▸ WHAT TO WORK ON: Reproduce every one of the records below verbatim, keeping each line and number unchanged.

▸ GIVEN RECORDS:
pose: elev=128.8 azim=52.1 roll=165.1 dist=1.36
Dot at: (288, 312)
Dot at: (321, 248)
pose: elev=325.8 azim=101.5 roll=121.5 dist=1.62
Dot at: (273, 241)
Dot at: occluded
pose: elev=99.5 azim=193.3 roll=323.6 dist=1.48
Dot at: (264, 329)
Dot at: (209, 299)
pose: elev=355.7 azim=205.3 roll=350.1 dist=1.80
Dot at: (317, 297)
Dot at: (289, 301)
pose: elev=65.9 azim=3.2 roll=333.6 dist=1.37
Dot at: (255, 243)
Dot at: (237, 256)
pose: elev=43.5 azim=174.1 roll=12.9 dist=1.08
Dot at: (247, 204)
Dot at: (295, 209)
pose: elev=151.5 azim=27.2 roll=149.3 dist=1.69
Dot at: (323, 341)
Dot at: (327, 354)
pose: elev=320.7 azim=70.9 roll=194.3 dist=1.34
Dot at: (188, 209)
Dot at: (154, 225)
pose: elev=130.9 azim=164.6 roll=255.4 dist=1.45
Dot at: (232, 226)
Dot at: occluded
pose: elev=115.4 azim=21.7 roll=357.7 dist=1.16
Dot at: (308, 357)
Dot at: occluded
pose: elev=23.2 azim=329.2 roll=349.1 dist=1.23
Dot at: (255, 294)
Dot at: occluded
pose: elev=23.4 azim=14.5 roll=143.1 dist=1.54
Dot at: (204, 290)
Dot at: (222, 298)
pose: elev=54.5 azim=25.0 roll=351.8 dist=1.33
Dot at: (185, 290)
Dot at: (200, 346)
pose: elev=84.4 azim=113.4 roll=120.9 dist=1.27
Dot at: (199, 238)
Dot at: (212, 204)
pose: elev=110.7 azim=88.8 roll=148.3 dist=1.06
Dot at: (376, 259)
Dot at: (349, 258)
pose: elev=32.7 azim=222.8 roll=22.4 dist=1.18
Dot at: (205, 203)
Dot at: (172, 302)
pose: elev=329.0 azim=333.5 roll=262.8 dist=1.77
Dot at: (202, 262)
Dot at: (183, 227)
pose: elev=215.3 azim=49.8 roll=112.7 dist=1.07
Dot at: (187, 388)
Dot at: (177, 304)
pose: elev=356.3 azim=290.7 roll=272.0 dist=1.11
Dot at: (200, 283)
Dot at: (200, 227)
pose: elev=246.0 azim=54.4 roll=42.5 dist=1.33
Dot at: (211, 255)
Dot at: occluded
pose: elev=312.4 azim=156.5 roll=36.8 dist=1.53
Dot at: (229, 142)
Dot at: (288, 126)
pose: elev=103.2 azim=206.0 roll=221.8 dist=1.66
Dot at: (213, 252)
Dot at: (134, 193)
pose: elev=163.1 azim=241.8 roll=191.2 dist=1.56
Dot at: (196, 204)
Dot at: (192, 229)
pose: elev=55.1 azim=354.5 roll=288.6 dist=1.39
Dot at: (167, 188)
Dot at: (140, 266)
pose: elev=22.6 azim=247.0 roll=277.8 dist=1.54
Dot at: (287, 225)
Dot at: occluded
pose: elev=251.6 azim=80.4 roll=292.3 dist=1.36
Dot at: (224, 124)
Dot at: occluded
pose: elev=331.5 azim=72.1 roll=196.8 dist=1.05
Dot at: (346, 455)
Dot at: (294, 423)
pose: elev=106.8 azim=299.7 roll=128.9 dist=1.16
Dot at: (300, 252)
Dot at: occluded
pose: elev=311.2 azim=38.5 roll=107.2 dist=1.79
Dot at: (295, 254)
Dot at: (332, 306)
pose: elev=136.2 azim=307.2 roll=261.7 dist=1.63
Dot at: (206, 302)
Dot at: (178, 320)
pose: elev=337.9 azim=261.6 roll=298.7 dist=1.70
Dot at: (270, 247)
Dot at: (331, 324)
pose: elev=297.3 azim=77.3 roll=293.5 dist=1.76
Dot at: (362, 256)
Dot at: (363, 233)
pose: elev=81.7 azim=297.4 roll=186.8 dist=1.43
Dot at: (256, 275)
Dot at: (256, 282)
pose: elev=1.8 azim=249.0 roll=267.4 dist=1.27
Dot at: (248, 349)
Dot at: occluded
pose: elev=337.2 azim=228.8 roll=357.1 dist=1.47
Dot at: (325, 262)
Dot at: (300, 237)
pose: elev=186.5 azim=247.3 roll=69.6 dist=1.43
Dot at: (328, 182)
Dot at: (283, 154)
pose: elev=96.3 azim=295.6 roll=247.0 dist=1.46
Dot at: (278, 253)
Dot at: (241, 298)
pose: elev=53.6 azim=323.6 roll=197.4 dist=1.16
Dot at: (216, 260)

▸ EXERCISE RESULT:
pose: elev=128.8 azim=52.1 roll=165.1 dist=1.36
Dot at: (288, 312)
Dot at: (321, 248)
pose: elev=325.8 azim=101.5 roll=121.5 dist=1.62
Dot at: (273, 241)
Dot at: occluded
pose: elev=99.5 azim=193.3 roll=323.6 dist=1.48
Dot at: (264, 329)
Dot at: (209, 299)
pose: elev=355.7 azim=205.3 roll=350.1 dist=1.80
Dot at: (317, 297)
Dot at: (289, 301)
pose: elev=65.9 azim=3.2 roll=333.6 dist=1.37
Dot at: (255, 243)
Dot at: (237, 256)
pose: elev=43.5 azim=174.1 roll=12.9 dist=1.08
Dot at: (247, 204)
Dot at: (295, 209)
pose: elev=151.5 azim=27.2 roll=149.3 dist=1.69
Dot at: (323, 341)
Dot at: (327, 354)
pose: elev=320.7 azim=70.9 roll=194.3 dist=1.34
Dot at: (188, 209)
Dot at: (154, 225)
pose: elev=130.9 azim=164.6 roll=255.4 dist=1.45
Dot at: (232, 226)
Dot at: occluded
pose: elev=115.4 azim=21.7 roll=357.7 dist=1.16
Dot at: (308, 357)
Dot at: occluded
pose: elev=23.2 azim=329.2 roll=349.1 dist=1.23
Dot at: (255, 294)
Dot at: occluded
pose: elev=23.4 azim=14.5 roll=143.1 dist=1.54
Dot at: (204, 290)
Dot at: (222, 298)
pose: elev=54.5 azim=25.0 roll=351.8 dist=1.33
Dot at: (185, 290)
Dot at: (200, 346)
pose: elev=84.4 azim=113.4 roll=120.9 dist=1.27
Dot at: (199, 238)
Dot at: (212, 204)
pose: elev=110.7 azim=88.8 roll=148.3 dist=1.06
Dot at: (376, 259)
Dot at: (349, 258)
pose: elev=32.7 azim=222.8 roll=22.4 dist=1.18
Dot at: (205, 203)
Dot at: (172, 302)
pose: elev=329.0 azim=333.5 roll=262.8 dist=1.77
Dot at: (202, 262)
Dot at: (183, 227)
pose: elev=215.3 azim=49.8 roll=112.7 dist=1.07
Dot at: (187, 388)
Dot at: (177, 304)
pose: elev=356.3 azim=290.7 roll=272.0 dist=1.11
Dot at: (200, 283)
Dot at: (200, 227)
pose: elev=246.0 azim=54.4 roll=42.5 dist=1.33
Dot at: (211, 255)
Dot at: occluded
pose: elev=312.4 azim=156.5 roll=36.8 dist=1.53
Dot at: (229, 142)
Dot at: (288, 126)
pose: elev=103.2 azim=206.0 roll=221.8 dist=1.66
Dot at: (213, 252)
Dot at: (134, 193)
pose: elev=163.1 azim=241.8 roll=191.2 dist=1.56
Dot at: (196, 204)
Dot at: (192, 229)
pose: elev=55.1 azim=354.5 roll=288.6 dist=1.39
Dot at: (167, 188)
Dot at: (140, 266)
pose: elev=22.6 azim=247.0 roll=277.8 dist=1.54
Dot at: (287, 225)
Dot at: occluded
pose: elev=251.6 azim=80.4 roll=292.3 dist=1.36
Dot at: (224, 124)
Dot at: occluded
pose: elev=331.5 azim=72.1 roll=196.8 dist=1.05
Dot at: (346, 455)
Dot at: (294, 423)
pose: elev=106.8 azim=299.7 roll=128.9 dist=1.16
Dot at: (300, 252)
Dot at: occluded
pose: elev=311.2 azim=38.5 roll=107.2 dist=1.79
Dot at: (295, 254)
Dot at: (332, 306)
pose: elev=136.2 azim=307.2 roll=261.7 dist=1.63
Dot at: (206, 302)
Dot at: (178, 320)
pose: elev=337.9 azim=261.6 roll=298.7 dist=1.70
Dot at: (270, 247)
Dot at: (331, 324)
pose: elev=297.3 azim=77.3 roll=293.5 dist=1.76
Dot at: (362, 256)
Dot at: (363, 233)
pose: elev=81.7 azim=297.4 roll=186.8 dist=1.43
Dot at: (256, 275)
Dot at: (256, 282)
pose: elev=1.8 azim=249.0 roll=267.4 dist=1.27
Dot at: (248, 349)
Dot at: occluded
pose: elev=337.2 azim=228.8 roll=357.1 dist=1.47
Dot at: (325, 262)
Dot at: (300, 237)
pose: elev=186.5 azim=247.3 roll=69.6 dist=1.43
Dot at: (328, 182)
Dot at: (283, 154)
pose: elev=96.3 azim=295.6 roll=247.0 dist=1.46
Dot at: (278, 253)
Dot at: (241, 298)
pose: elev=53.6 azim=323.6 roll=197.4 dist=1.16
Dot at: (216, 260)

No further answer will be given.